Given text:
---+---

The Data Exploration module is designed for students with little or limited prior knowledge of data processing and exploratory data analysis. It addresses the initial steps a data analyst takes in understanding, building, cleaning, and transforming a dataset. Through this module, the student will develop the knowledge and skillset to manipulate data in dataframes, visualise the data, assess the quality of the data and use advanced exploratory methods such as clustering, correlation and association rules to better understand the data and prepare it for analysis and processing.
Introduction to Data Exploration
- Purpose of data exploration
- Data types and sources
- Intro to tools and software
The Exploratory Data Analysis (EDA) process
- Structure of the EDA process
- EDA best practices
- Review
Data Collection
- Survey design
- Basic cleaning - missing values
Data manipulation
- Creating data frames
- Subsetting data
- Applying functions to data structures
- Method chaining
- Reshaping data
- Combining datasets
- Grouping data
- Windows
- Normalisation
- Binning
- Sampling
Data cleaning
- Identifying and removing duplicated data
- Handling outliers: categorical, ordinal, interval data
- Handling missing values: imputation
- Dealing with imbalanced data
Data Quality Reports
- Measuring data quality
- Components of an effective data quality report
- Creating a data quality report
- Interpreting a data quality report
Advanced data exploration techniques
- Clustering
- Correlation
- Association rules
Time-Series Data
- Components of time-series data
- Identifying trends, seasonality and noise
- Decomposing time-series data
Matrix Data
- Array manipulation (reshaping, flattening, concatenating, splitting arrays)

---+---

Data below:
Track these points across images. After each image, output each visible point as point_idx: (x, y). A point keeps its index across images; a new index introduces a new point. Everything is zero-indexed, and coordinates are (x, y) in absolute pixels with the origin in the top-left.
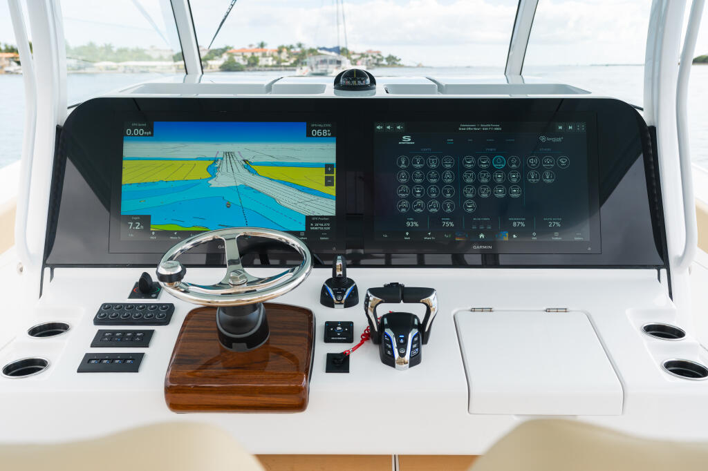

---+---

Directions:
a) Rewrite the paragraph of the Data Exploration module outline that begins "The Data Exploration module is designed" as a brief bulleted list that keeps its main facts.
b) Continue the Data Exploration module outline from the point where it stops.
The lines above are separate material and have nothing to do with the Data Exploration module outline.

Outputs in order:
a)
- Audience: students with little or limited prior knowledge of data processing and exploratory data analysis
- Scope: the first steps a data analyst takes to understand, build, clean, and transform a dataset
- Skills gained:
  - manipulating data in dataframes
  - visualizing data
  - assessing data quality
  - using advanced exploratory methods (clustering, correlation, association rules) to understand data and prepare it for analysis and processing

b)
- Broadcasting
- Working with Multi-dimensional arrays
This module will be delivered using lectures, practical laboratory exercises, and assignments. There will be a strong practical element.
The module's co-requisite module on Programming for Data Analytics will provide students with the knowledge of programming that will be required to support the development of the report for this module.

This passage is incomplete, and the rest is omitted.